====== Document passage
The leader of Bradford Council last night revealed it will be forced to slash £89 million from its budget, axe almost 700 jobs and strip front-line services to their core amid significant Government funding cuts over the next two financial years.
Councillor David Green admitted his controlling Labour group’s draft budget proposal for 2014-2016 was “unpleasant reading for everybody” as he announced a series of cost-cutting measures, including the closure of seven children’s centres, a dramatic reduction in youth services, the withdrawal of adult social care day centres and the end of its mobile library service.
The Council’s workforce, which has already shrunk by 1,500 over the past three years, would see a further 696 posts cut across all departments over the two-year period to save £21 million.
And it is also proposed to impose a 1.6 per cent rise in Council Tax in each of the next two years – meaning householders in band D properties across the city will have to pay an extra £36 a year.
Coun Green said many services across the authority were already at their “bare bones” and the cuts would have an impact on services that people across the city rely on.
But he blamed Government funding cuts for forcing its hand, saying it was “impossible” to make the cuts needed without it having an impact on front-line services.
“Over the last three years we have already taken £100 million out of our budget as a result of Government cuts,” he said.
“We saved £20 million by reducing management and back office costs to protect front-line services, and we have not quite reached the end of that process.
“But we have reached the position where the amount you can take out of non-front-line services is receding, while the amount of cuts being enforced by central Government is not.
“We are in a situation where we have to make £115 million of further cuts over the next three years, with about £90 million over the next two years.
“That means it is inevitable that Bradford has got to look at its service delivery over that period as well as making efficiencies at management level.”
Among a number of hard decisions, he said, was a plan to save £2.4 million over two years by shutting seven Phase Three children’s centres in areas where “the need is lower than elsewhere in the district”.
Early learning provision would move from four locations to two, one each in Bradford and Shipley, with Coun Green blaming a £10.4 million loss in grants to support early years services since 2010.
He admitted a £3 million cut to the Council’s youth services – a 79 per cent reduction to its budget over the next two years – would “strip it to its very core”.
Instead of the current system where there is one youth worker in every ward, there would only be two in each Parliamentary constituency.
Deputy Council leader Coun Imran Hussain said it was a “harsh reality” that front-line services would be affected, adding: “We don’t present this budget with a light heart.
============
====== Dataset records
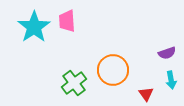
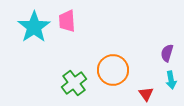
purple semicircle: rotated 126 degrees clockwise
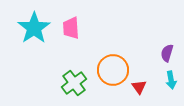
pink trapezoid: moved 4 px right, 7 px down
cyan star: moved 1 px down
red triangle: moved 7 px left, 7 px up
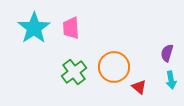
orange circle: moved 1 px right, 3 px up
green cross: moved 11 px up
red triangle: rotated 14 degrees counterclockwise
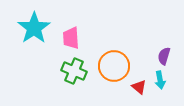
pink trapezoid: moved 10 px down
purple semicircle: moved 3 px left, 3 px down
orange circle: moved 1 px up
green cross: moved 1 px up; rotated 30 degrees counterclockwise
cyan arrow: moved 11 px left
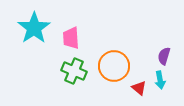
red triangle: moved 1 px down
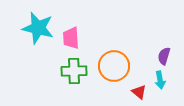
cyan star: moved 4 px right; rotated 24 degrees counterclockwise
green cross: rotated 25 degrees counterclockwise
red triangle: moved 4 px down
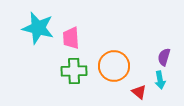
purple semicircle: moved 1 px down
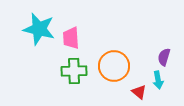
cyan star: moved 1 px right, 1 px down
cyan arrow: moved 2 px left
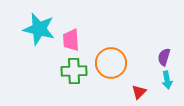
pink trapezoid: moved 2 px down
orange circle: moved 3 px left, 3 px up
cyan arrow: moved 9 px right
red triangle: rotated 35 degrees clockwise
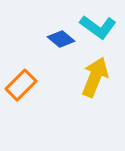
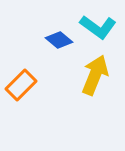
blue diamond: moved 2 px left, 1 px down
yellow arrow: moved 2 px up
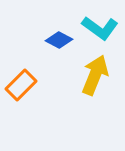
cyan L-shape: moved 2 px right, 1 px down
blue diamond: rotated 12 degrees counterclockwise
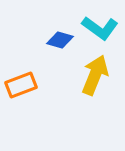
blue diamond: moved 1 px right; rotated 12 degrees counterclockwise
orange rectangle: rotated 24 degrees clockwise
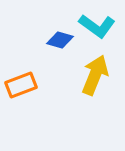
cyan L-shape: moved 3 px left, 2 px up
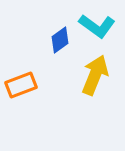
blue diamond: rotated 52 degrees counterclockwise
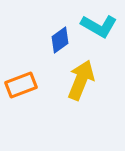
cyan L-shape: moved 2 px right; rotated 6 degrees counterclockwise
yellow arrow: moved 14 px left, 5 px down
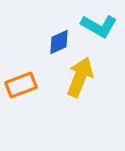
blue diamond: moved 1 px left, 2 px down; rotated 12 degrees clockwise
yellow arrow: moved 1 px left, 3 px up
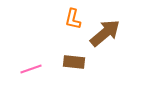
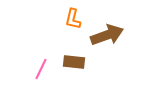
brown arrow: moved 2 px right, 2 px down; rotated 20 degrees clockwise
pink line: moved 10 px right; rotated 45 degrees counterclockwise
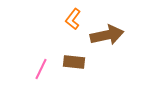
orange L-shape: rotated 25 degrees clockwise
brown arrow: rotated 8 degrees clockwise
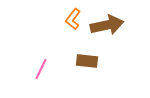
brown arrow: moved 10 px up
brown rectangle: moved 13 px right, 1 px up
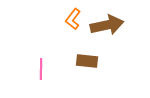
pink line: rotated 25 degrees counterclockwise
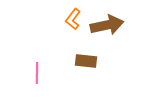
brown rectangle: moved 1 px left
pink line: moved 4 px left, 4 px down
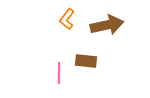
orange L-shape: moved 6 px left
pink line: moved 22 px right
============
Exercise tasks:
#1 Duplicate the records starting at the line that contains "blue diamond: moved 1 px left, 2" and stopping after the last line of the records, keeping both ends. Leave out the picture lines.
#2 Go on with the article about Bradford Council's budget cuts from the point where it stops.

Task results:
#1
blue diamond: moved 1 px left, 2 px down; rotated 12 degrees clockwise
yellow arrow: moved 1 px left, 3 px up
brown arrow: moved 2 px right, 2 px down; rotated 20 degrees clockwise
pink line: moved 10 px right; rotated 45 degrees counterclockwise
orange L-shape: rotated 25 degrees clockwise
brown arrow: rotated 8 degrees clockwise
brown arrow: moved 10 px up
brown rectangle: moved 13 px right, 1 px up
pink line: rotated 25 degrees counterclockwise
brown rectangle: moved 1 px left
pink line: moved 4 px left, 4 px down
orange L-shape: moved 6 px left
pink line: moved 22 px right

#2
“It is something people will have to live with because there is no other option.
“Everything that’s humanly possible has been done to make sure there is as little impact on front-line services as possible, but with the cuts we have to make it is physically impossible.
“This is because of Government cuts and there’s nothing we can do about it.”
Coun Green said the cuts facing Bradford meant it had lost £149 funding per head over the past two years compared to an average of £20.29 per head in the ten least deprived authorities across the country.
“The main message is there’s no one in this administration or this Council that would want to be in this situation. It’s been forced upon us because of the draconian cuts enforced by the Government.
“They’ve been enforced in a way that’s palpably unfair to Bradford and other northern cities.
“Since 2010 we’ve made dramatic reductions in management and administration, but this is something that can only be done once.
“We did that first, which was the right thing to do, but we are now in the situation where we are at the bare bones.”
The Council’s Conservative group yesterday criticised Labour’s plan to increase Council Tax, announcing its own ‘budget headlines’.
Coun Simon Cooke, Conservative group deputy leader and budget lead, said: “We know there are big financial challenges for the Council, but that doesn’t mean we should put the Council Tax bills up for Bradford residents while we carry on paying the wages of union bosses and top- heavy bureaucracy.
“Our budget headlines focus on reducing this bureaucracy, for example looking to share back office services like payroll, HR and property management with other Councils or public authorities.
“Northamptonshire has saved more than £12 million per annum through this route and Cambridgeshire a similar amount.
“We’re also proposing to end some of Labour’s false savings – the pool closures and the daft permit scheme for household waste sites – and to redirect funding to key priorities like underperforming schools and extending business support initiatives across the city.”
Labour’s budget proposal were also greeted with dismay by union Unison.
Regional organiser Rob Demaine said: “These job losses will damage, and in some cases, destroy essential services. This is especially true for the very high number of young people in the district desperately seeking a viable future, and for the elderly who are already terrified by massive hikes in power bills as the winter rolls in.
“And every single private business will suffer the knock-on effects of millions of pounds being drained from the local economy by this Government.
“The prospects of any sort of economic recovery in Bradford are being strangled at birth by a political ideology which is protecting the politicians’ own southern heartlands and leaving our district, and the north as a whole, to plunge further into hopeless economic decline.”
Councillor Jeanette Sunderland, leader of the Council’s Liberal Democrats group, said: “Labour are making different political choices than me. They are cutting services to more than 2,000 vulnerable people, are borrowing money for swimming pools, are spending £1m on free events and £30m on doing up Council offices.
“What’s going on is this – yes there are clearly reductions going on in the Council’s budget as the Government redirects funds elsewhere. Some of the choices where cuts are being made are not the political choices that the Liberal Democrats would be making.”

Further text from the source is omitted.